LIBERTY ENERGY INC CLASS A (LBRT)
Sector: Energy
2026 Annual Meeting Analysis
LIBERTY ENERGY INC CLASS A · Meeting: April 14, 2026
Directors FOR
4
Directors AGAINST
0
Say on Pay
FOR
Auditor
FOR
Director Elections
Election of Four Class I Directors to a One-Year Term Expiring at the 2027 Annual Meeting of Stockholders
Ayat has served since 2020, bringing deep oilfield services and CFO experience; LBRT's 3-year total shareholder return of +106.9% outperforms its disclosed peer group median of -8.7% by +115.6 percentage points, well above the 65-point threshold required to trigger a concern, and all other policy screens (attendance, independence, overboarding) are clear.
Murti joined the board in January 2025, which is less than 24 months ago, making him exempt from the stock performance trigger; he brings relevant energy finance and capital markets expertise, and no other policy concerns are present.
Norton has served since 2019 with strong legal, regulatory, and governance credentials; LBRT's 3-year total shareholder return far exceeds its peer group median, the TSR trigger does not apply, and attendance and independence requirements are met.
Steinbeck has served since 2018 with relevant energy investment and finance experience; LBRT's strong outperformance versus its disclosed peer group means the TSR underperformance trigger does not apply, and no other policy concerns are identified.
All four Class I director nominees pass every policy screen. LBRT's 3-year total shareholder return of +106.9% beats the median of its disclosed compensation peer group by +115.6 percentage points, which is well above the 65-point gap needed to raise a concern, so the TSR trigger does not fire for any director.
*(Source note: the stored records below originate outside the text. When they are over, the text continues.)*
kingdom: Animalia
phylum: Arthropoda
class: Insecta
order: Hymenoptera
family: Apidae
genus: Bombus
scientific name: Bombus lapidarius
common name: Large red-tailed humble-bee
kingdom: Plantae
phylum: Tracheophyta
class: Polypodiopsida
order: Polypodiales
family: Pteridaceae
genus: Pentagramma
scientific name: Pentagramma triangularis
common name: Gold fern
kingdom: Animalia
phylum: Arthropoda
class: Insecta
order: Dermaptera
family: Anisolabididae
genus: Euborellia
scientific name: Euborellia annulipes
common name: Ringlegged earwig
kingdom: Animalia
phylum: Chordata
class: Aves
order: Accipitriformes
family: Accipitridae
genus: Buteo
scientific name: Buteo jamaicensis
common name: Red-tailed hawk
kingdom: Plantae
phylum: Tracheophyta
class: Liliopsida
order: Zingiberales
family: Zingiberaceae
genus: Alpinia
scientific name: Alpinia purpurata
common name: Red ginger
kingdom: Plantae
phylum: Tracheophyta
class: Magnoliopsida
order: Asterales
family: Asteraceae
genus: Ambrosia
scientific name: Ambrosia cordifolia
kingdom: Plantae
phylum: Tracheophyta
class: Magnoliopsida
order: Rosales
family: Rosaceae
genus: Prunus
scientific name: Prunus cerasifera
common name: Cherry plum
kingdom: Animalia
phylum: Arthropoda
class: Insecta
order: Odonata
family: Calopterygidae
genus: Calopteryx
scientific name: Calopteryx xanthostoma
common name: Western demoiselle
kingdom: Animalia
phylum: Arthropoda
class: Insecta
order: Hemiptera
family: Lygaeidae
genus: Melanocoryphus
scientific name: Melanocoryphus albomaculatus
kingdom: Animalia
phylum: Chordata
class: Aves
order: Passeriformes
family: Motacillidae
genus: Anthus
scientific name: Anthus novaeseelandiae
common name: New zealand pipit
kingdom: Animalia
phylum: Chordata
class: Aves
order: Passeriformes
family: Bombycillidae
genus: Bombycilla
Arjun Murti joined in January 2025 and is separately exempt as a director within his first 24 months. Attendance was at or above 75% for all directors, no overboarding issues were identified, and all nominees are independent except Ron Gusek (who is not up for election this year).
Say on Pay
✓ FORCEO
Ron Gusek
Total Comp
N/A
Prior Support
98%+%
Pay structure is well-designed: approximately 86% of the new CEO's total target compensation is variable or performance-based, far exceeding the 50-60% threshold required by policy, with bonuses tied to pre-established, measurable metrics including earnings per share, return on capital employed, and peer-relative capital efficiency rankings. The pay-for-performance alignment check is satisfied because LBRT's 3-year total shareholder return of +106.9% outperforms the disclosed peer group median by +115.6 percentage points, meaning above-target incentive payouts in 2025 are justified by genuine outperformance. The prior-year advisory vote received over 98% support, the company has a meaningful clawback policy, no excessive perquisites or guaranteed bonuses exist, and the Compensation Committee used an independent consultant targeting the 50th percentile of a disclosed peer group.
Auditor Ratification
✓ FORAuditor
Deloitte & Touche LLP
Tenure
N/A
Audit Fees
N/A
Non-Audit Fees
N/A
The proxy filing does not include an auditor fee table with specific dollar amounts in the text provided, so the non-audit fee ratio trigger cannot be calculated; per policy, the tenure trigger requires confirmed data to fire and tenure is not disclosed in the extracted text, so no negative triggers are activated. Deloitte is a Big 4 firm fully appropriate for a $4.3 billion company, no material restatements are disclosed, and the default vote is FOR.
Actual Vote Results
8-K filed April 17, 2026
Director Elections
| Nominee | % FOR | Votes For | Withheld / Against | Result |
|---|---|---|---|---|
| Simon Ayat | 97.5% | 136.8M | 3.5M | ✓ Elected |
| Cary Steinbeck | 96.0% | 134.6M | 5.7M | ✓ Elected |
| Arjun Murti | 93.9% | 131.7M | 8.6M | ✓ Elected |
| Gale Norton | 90.8% | 127.3M | 12.9M | ✓ Elected |
Broker non-votes: 8.2M
Say on Pay
For 137.9M · Against 2.0M · Abstain 388,254
Auditor Ratification
For 147.8M · Against 235,327 · Abstain 354,655
Overall Assessment
Liberty Energy's 2026 annual meeting ballot contains three standard proposals: election of four Class I directors, an advisory vote on executive compensation, and ratification of Deloitte as auditor. All three proposals receive a FOR determination under the policy, supported by LBRT's exceptional 3-year total shareholder return of +106.9% that outperforms its disclosed peer group median by over 115 percentage points, a well-structured pay program with 86% variable compensation for the CEO, and no material governance concerns identified across the board slate.